The accommodations are not luxurious, but given the alternative, a thin mattress, a dry room, and a fire are extremely welcome. We quickly get a fire going and do our best to spread out our drenched gear. Unfortunately, wood is a bit damp and we spend far too much time and effort trying to keep the fire going, eventually surrendering and settling to just be happy for a dry room.

The rain again continues throughout the night and while it's not exactly warm inside the tent cabin, it's far more comfortable than the inside of my tent would have been. I'm able to get a decent nights sleep.

Day 3

The clock change to daylight savings time happened overnight and we wake at about 7:15 AM. As the rain is still pounding down on the tent roof above us, we don't hurry ourselves to pack, but do start getting stuff together. I take a few minutes to cook some mango sticky rice, a gift from my wife, for breakfast - quite tasty. I'll have to get that one again.

We toss on our packs, do our best to waterproof ourselves (for what little its' worth), and head out into the downpour. It's a mile-and-a-half back to the trail from where we spent the night and it's mostly along paved road, but at least the rain hasn't puddled up on the blacktop. 

Arriving back at the trail, we start a significant uphill along Hinh Hammond Road, a muddy dirt pathway carved through the forest. The road eventually reaches an overlook and clouds part just long enough for us to get a clear view of the ocean, some ten miles in the distance. It's actually a marvelous view and in a way, summarizes the trail. With mighty redwoods in the foreground and the sea in the distance, it's truly a Skyline to the Sea view.

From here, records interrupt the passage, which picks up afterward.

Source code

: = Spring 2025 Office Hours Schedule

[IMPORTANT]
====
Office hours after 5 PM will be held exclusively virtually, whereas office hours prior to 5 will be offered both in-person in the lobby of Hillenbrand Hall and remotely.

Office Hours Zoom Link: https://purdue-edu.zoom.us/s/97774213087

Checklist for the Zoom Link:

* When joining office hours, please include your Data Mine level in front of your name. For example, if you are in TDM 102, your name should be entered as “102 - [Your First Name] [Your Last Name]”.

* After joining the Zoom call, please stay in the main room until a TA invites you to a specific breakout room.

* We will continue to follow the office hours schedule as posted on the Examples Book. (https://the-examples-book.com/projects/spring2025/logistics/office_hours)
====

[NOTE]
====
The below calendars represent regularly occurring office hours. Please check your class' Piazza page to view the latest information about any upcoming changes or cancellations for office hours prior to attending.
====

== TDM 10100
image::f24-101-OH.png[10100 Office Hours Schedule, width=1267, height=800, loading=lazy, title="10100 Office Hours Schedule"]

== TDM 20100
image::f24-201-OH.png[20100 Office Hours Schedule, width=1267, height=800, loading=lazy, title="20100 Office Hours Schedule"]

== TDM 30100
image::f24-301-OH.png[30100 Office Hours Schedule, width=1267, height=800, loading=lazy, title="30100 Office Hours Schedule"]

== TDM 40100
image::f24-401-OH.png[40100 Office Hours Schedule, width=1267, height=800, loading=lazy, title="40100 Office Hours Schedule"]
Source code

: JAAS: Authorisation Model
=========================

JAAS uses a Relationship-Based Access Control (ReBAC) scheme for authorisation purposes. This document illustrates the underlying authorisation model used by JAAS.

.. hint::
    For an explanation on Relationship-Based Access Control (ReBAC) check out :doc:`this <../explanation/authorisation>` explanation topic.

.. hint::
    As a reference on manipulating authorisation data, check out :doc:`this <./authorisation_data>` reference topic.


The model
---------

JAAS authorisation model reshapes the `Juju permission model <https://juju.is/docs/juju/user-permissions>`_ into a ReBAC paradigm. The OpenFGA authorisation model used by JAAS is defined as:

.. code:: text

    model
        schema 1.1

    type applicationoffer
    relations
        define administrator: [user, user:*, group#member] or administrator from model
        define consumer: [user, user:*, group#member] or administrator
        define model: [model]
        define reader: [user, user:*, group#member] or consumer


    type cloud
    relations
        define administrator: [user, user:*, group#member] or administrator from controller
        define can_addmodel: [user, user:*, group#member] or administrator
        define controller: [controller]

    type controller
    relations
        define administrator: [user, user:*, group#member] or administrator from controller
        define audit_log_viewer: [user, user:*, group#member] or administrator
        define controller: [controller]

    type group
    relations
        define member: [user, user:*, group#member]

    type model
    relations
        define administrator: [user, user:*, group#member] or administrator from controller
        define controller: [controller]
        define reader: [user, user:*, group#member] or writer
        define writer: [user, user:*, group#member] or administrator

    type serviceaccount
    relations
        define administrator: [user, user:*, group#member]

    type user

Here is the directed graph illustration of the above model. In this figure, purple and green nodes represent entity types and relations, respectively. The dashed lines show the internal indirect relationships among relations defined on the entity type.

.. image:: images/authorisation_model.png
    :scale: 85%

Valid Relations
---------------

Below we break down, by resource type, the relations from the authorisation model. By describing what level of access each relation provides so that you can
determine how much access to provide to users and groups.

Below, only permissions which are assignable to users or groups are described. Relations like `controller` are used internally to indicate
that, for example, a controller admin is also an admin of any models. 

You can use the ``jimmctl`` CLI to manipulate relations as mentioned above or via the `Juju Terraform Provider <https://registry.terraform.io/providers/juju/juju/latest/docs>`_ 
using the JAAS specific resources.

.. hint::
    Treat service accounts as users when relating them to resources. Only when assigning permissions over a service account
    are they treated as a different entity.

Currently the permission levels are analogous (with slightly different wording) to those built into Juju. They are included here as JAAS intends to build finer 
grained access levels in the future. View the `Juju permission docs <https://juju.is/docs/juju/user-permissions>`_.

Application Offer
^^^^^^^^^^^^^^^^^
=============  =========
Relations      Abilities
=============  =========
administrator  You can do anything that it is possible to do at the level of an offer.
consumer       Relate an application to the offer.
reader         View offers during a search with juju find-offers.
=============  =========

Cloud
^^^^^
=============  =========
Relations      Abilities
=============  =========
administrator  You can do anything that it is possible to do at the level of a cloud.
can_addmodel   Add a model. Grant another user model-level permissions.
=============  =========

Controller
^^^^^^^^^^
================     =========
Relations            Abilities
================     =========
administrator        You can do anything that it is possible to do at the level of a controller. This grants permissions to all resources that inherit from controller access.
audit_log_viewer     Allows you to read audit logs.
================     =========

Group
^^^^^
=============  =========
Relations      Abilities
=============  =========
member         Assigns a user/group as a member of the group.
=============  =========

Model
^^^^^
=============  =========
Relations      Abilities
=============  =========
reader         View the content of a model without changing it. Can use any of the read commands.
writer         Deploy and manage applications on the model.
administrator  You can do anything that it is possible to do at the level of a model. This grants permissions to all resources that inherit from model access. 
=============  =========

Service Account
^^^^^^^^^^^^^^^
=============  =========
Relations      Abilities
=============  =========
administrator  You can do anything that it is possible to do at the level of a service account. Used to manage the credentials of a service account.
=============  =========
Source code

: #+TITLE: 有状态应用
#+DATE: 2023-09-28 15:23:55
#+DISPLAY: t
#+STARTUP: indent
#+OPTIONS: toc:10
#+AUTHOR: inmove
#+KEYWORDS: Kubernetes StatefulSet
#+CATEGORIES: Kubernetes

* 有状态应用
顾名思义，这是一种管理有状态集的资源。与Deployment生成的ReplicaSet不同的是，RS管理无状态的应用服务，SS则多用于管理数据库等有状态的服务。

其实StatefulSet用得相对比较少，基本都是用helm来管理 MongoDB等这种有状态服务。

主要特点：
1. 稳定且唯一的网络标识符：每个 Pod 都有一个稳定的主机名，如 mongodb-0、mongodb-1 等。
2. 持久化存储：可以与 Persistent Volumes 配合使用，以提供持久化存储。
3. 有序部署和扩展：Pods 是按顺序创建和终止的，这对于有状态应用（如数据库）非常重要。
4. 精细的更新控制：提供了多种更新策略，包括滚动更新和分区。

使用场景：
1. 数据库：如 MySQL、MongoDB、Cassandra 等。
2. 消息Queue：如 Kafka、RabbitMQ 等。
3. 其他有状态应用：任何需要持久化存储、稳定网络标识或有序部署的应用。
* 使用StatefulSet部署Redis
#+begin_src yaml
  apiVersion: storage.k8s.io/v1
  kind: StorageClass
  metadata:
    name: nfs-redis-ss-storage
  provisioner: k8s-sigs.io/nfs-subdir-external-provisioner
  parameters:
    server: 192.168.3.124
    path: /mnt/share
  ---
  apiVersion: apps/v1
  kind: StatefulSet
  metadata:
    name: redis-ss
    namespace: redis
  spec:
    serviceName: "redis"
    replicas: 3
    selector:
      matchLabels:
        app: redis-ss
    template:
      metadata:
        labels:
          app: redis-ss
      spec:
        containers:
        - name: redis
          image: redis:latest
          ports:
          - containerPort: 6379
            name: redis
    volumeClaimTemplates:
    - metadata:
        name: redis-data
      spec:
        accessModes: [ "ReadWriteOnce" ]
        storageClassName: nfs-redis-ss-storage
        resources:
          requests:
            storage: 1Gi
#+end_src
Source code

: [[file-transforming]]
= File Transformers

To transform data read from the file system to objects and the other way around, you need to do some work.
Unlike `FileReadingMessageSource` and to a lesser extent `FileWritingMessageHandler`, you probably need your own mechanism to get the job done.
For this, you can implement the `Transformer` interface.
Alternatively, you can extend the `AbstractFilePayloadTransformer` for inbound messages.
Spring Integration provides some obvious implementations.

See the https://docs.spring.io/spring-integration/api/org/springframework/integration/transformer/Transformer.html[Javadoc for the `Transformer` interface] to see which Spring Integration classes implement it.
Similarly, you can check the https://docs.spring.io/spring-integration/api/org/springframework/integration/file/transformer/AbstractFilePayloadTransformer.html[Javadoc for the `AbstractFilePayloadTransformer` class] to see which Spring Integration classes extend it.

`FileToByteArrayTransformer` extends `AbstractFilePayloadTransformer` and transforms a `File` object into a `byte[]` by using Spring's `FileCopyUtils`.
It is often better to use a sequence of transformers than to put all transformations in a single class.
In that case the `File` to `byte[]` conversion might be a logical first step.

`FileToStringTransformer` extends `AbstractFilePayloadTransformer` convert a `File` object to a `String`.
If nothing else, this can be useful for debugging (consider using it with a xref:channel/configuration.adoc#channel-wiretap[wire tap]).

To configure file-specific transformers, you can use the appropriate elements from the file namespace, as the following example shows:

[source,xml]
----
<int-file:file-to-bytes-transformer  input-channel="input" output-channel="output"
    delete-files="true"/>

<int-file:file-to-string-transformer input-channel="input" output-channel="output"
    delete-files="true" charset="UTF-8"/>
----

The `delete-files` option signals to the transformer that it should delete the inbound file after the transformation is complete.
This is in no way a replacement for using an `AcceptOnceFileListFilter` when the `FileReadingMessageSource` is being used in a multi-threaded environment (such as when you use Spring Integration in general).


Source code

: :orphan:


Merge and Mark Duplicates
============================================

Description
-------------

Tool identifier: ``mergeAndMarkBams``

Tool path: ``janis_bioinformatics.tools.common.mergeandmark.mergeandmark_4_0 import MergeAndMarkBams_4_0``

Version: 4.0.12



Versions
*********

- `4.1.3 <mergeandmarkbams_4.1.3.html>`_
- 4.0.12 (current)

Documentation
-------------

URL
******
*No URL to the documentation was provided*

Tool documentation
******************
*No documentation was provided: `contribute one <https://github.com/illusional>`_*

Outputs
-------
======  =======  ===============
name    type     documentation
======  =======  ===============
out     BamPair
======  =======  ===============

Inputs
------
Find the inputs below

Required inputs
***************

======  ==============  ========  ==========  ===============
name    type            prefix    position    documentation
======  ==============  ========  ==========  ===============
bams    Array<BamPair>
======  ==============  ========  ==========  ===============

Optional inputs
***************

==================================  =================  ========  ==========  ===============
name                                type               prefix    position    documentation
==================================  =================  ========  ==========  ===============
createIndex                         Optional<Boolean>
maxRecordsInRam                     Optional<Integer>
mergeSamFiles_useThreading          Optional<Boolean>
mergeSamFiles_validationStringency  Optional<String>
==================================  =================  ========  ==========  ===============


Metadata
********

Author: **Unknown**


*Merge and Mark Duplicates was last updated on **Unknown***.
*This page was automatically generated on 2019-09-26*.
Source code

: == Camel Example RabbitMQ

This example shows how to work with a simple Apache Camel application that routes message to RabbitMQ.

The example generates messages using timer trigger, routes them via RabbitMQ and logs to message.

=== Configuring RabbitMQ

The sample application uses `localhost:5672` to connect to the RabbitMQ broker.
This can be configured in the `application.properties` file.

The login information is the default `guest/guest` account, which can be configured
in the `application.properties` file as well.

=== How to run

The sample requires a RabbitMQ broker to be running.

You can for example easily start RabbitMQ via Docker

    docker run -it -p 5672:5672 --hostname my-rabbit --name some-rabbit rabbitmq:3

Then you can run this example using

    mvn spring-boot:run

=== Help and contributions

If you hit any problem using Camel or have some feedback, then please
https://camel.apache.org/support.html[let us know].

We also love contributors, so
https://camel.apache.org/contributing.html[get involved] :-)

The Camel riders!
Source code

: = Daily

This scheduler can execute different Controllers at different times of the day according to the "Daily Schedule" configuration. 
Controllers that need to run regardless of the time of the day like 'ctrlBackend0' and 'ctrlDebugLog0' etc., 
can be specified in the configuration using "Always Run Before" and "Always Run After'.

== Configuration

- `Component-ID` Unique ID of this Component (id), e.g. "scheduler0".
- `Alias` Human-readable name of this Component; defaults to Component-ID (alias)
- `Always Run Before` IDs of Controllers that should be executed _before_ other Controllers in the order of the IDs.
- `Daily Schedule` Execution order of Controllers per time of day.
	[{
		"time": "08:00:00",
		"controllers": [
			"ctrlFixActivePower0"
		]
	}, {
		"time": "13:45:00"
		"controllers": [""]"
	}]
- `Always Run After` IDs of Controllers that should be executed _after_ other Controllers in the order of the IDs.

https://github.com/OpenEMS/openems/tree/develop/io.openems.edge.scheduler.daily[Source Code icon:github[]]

As yesterday, we encounter a number of forest floor dwellers scurrying about at our feet. In total, we will see fifteen California newts and eleven banana slugs along our path, most of them on this our final day.

Our decent, takes us down a slippery sandstone wash that follows the ridge of the mountainside. It's touch and go for a while, but we make it without injury. The small streams of run off build merge to form larger and larger streams, until finally, we are walking alongside Waddle Creek, which is nearly as large as a small river like the Truckee, back home. The waters rush towards the ocean just a few more miles beyond.

Eventually, the trail widens and becomes more traveled by visitors to the park from the downstream entrance. We speak with a few mountain bikers and trail runners as we continue our push towards the sea. The rains seem to come and go during these last few miles, but are never falling very hard, which is a nice change of pace.


We finally reach my jeep and do a high-five in celebration of our feat. It's been a wet and muddy mess of a backpacking trip, but I'm still glad to have done the trail and to have had such great company with me. Our total distance is right about 35.6 miles, with a pretty even split each day. While I don't know that I will ever do this trail again (simply because there are so many others I want to explore), it is worthy of a visit for anyone interested, but do it later in the year when its not so damn wet.